Gerald G. Briggs, B.Pharm., told this newspaper that data from pregnancy registries and retrospective reports should be viewed as identifying possible signals and raising hypotheses.
“Follow-up controlled studies are needed to determine if the association is causative,” said Mr. Briggs, a pharmacist clinical specialist at Women's Pavilion, Miller Children's Hospital, Long Beach, Calif., and coauthor of the reference book “Drugs in Pregnancy and Lactation” (Philadelphia: Lippincott Williams & Wilkins, 2005).
He did not rule out prescribing efavirenz for a pregnant woman who is positive for HIV. If she cannot take an alternative nonnucleoside reverse transcriptase inhibitor and has done well on efavirenz, he recommended continuing her on the drug.

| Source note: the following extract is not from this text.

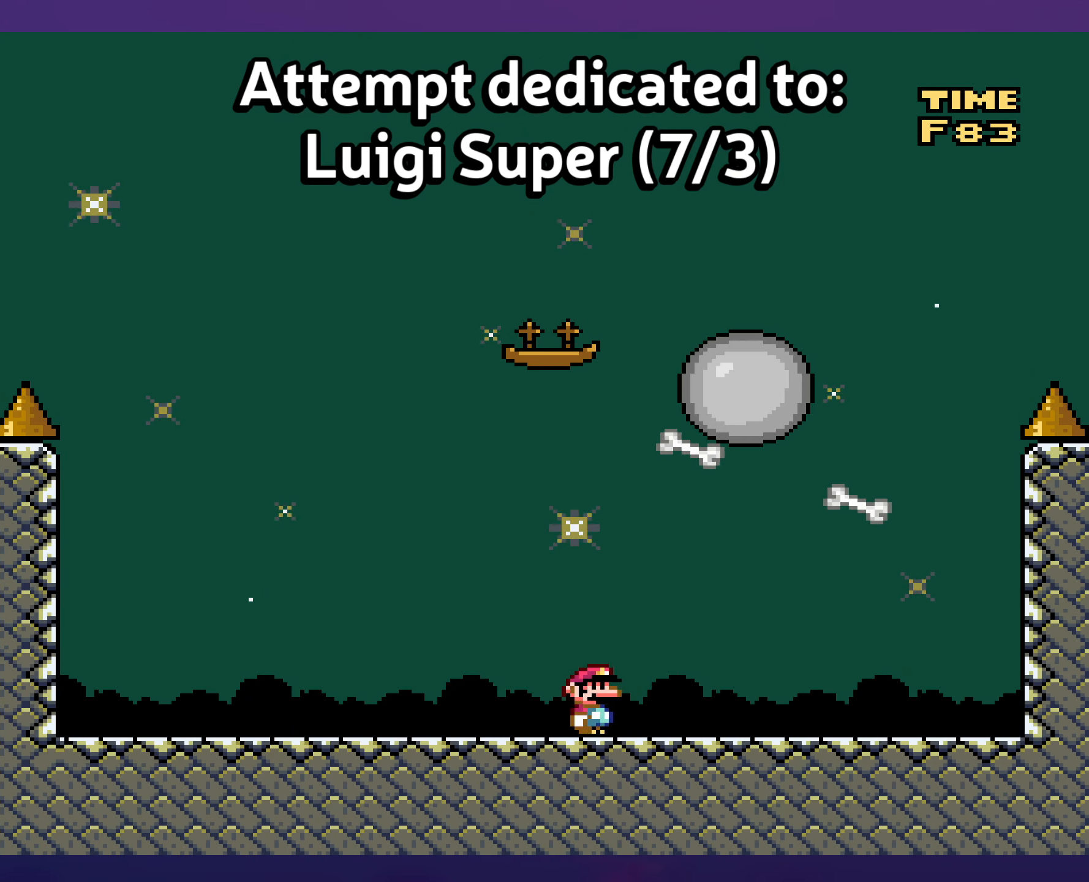
Gameplay with a controller (Nintendo layout); each line is a JSON object with the inputs held at the frame after it. "events" lists button and stick changes between this image and that frame as [ms after this image, input, new state], when the widget could be followed in between. Not read: B DPAD_LEFT DPAD_RIGHT L3 R3 Y.
{"buttons": [], "events": [[33, "DPAD_UP", "down"], [50, "DPAD_UP", "up"], [116, "DPAD_UP", "down"], [250, "DPAD_UP", "up"]]}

“Taken in sum, the data suggest that there may be a small risk of neural tube defects and other defects, but no neural tube defects were observed in 188 prospective cases, so the risk must be low,” he said.
As in all potential pregnancies, he added, the woman should be taking folic acid before conception.
“It may not be preventive,” Mr. Briggs said, “but based on the potential signal, I would recommend the same folic acid dose used for anticonvulsants known to cause neural tube defects and for women with a history of giving birth to an infant with a neural tube defect: 4 or 5 mg per day.”